Make it five wins in a row!

The air in the Bronx wasn’t just filled with Quebec wildfire ash in the first game of today’s doubleheader. It was loaded with scorched baseballs as well.

Fortunately, the White Sox did more of the scorching, with Jake Burger, Luis Robert Jr., Yoán Moncada and Eloy Jiménez all going deep — the first time ever for Luis, Yoán and Eloy to homer in the same game, and Yoán’s first shot in more than two months.

The game see’ed and sawed and see’ed and sawed, and in the end came down to the White Sox trying to blow a 6-5 lead in the bottom of the ninth, and the Yankees refusing the gift.

Lance Lynn and Luis Severino started the game, and neither showed much of anything. Right from the start, each put two men on in the first, but escaped.

Not so in the second. Severino walked Andrew Vaughn to start the inning, then set one on a tee for Jake Burger, which isn’t generally a good idea.

Not to be outdone in ineptitude, Lynn gave back the runs in the bottom half on a triple, a double and a single, all with two outs, the first two hits by a couple of the weakest batters in the league, Billy McKinney and Kyle Higashioka.

Severino one-upped — guess it should be one-downed — Lynn by giving up solo shots to Robert and Moncada in the third. This time Lynn waited an inning before giving back the runs, on a Willi Calhoun dinger in the fourth. But then he trumped Severino by giving up a run in the fifth.

That was it for the starters, with Lynn needing 98 pitches to get through five, giving up eight hits, three walks and five earned runs in the process. Of the 98, only nine were swinging strikes.

That made for a battle of bullpens, and Yankee Michael King screwed that up royally. Two of his first three pitches were grooved to Luis and Eloy, one good for a double, the next for a 416-footer.

That put the Sox up 6-5 in the seventh, after which no one got on base for either team until Kendall Graveman came in in the bottom of the ninth. Graveman walked pinch-hitter Josh Donaldson, who was pinch-run for. That triggered a Yankees hit-and-run, which Romy González kicked around for a while, leading to all hands safe. It was called a hit by a very friendly official scorer.

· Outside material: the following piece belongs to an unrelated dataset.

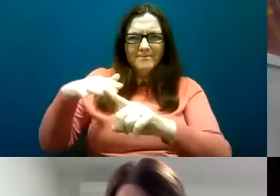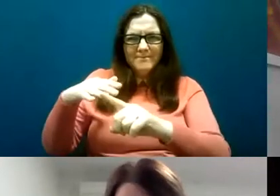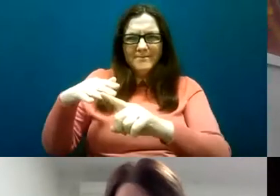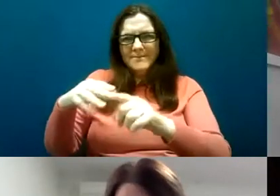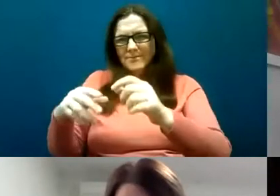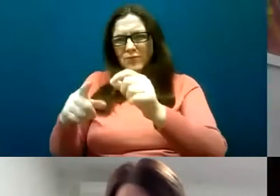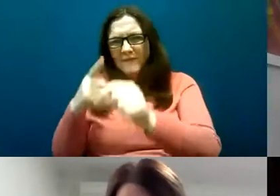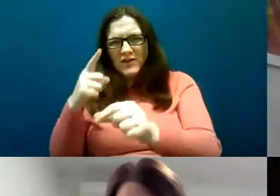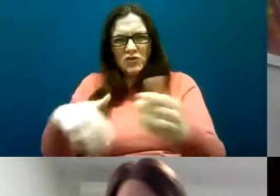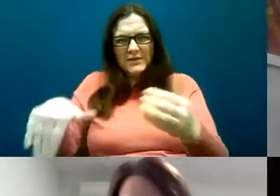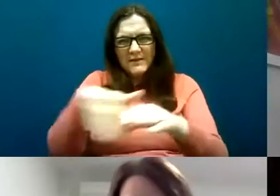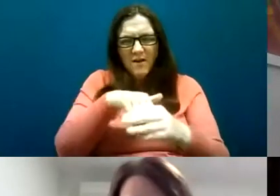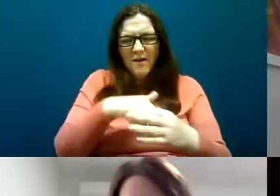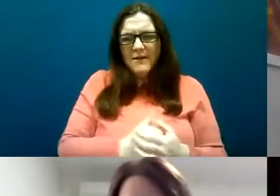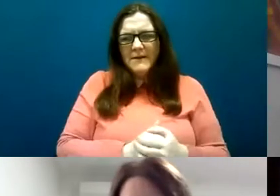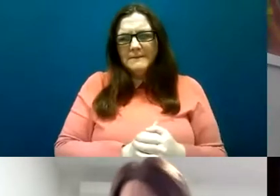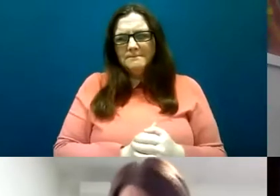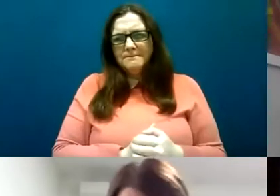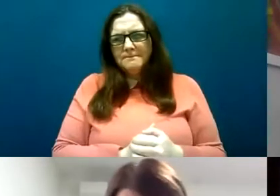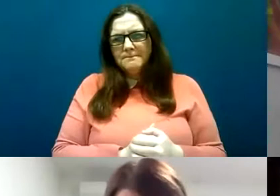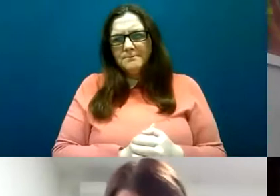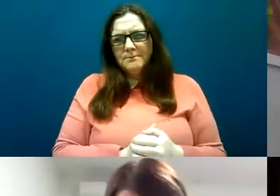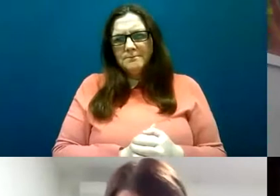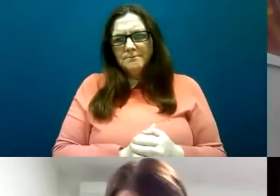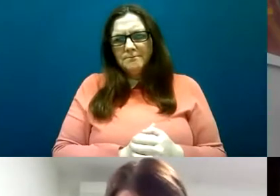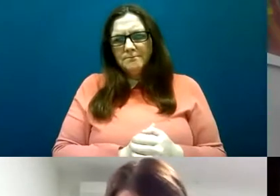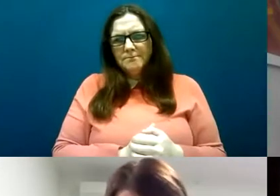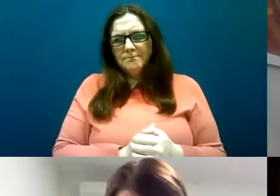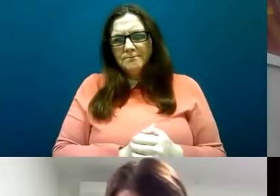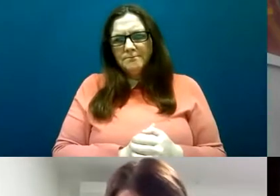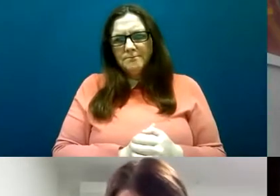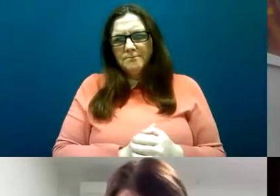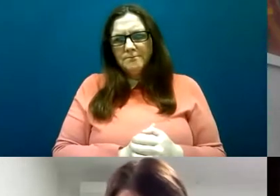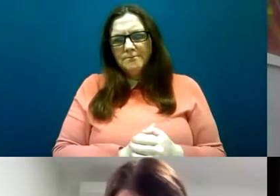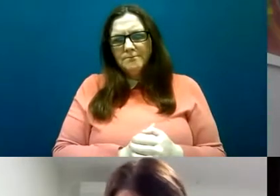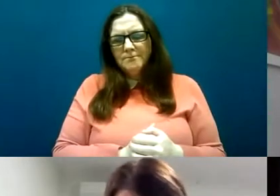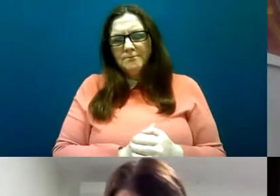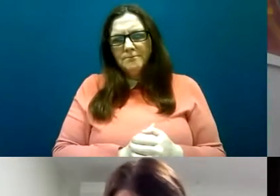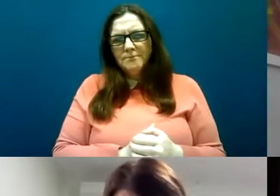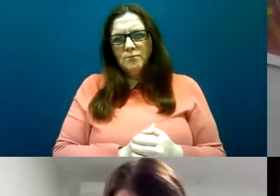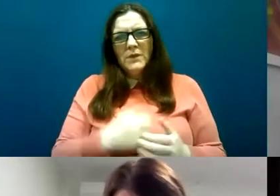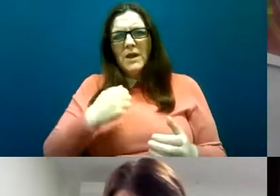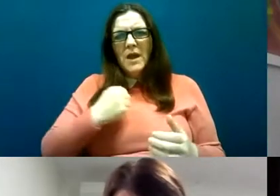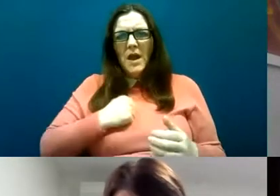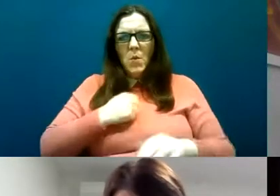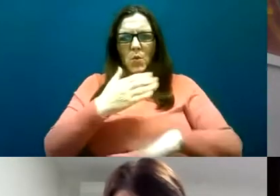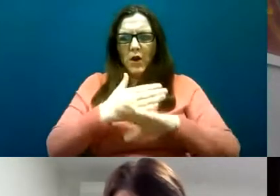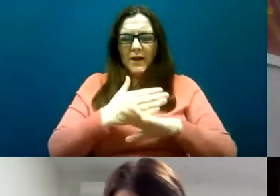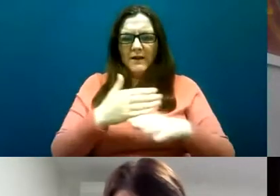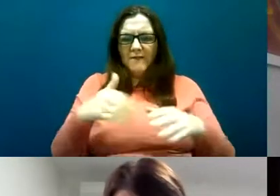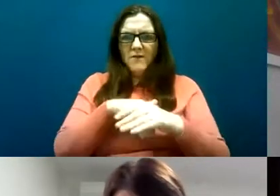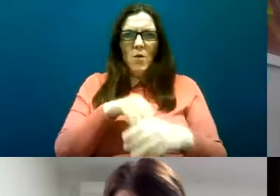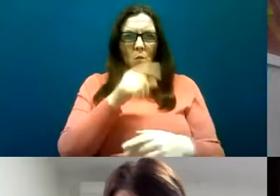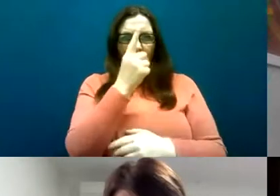involves an awful lot of different bodies and agencies it overlaps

With no outs, two on and the game on the line, with the 2- and 3-spots in the order coming up, the Yankees got a chance to really miss Aaron Judge. First, Gleyber Torres feebly popped up foul. Then Anthony Rizzo, who’s supposed to be good, got a 2-0 count and did what almost all major league batters inexplicably do, even though it almost never works — he assumed fastball was coming and swung hard over a changup and into an easy double play.

Game over. Five straight wins for the Sox, including two against a non-AAAL Central team, heading into a nightcap against an emergency fill-in starter brought up from the minors. Chicago’s record is now 28-35, which ain’t much, but leaves them just three games out in a division with every team worse than .500.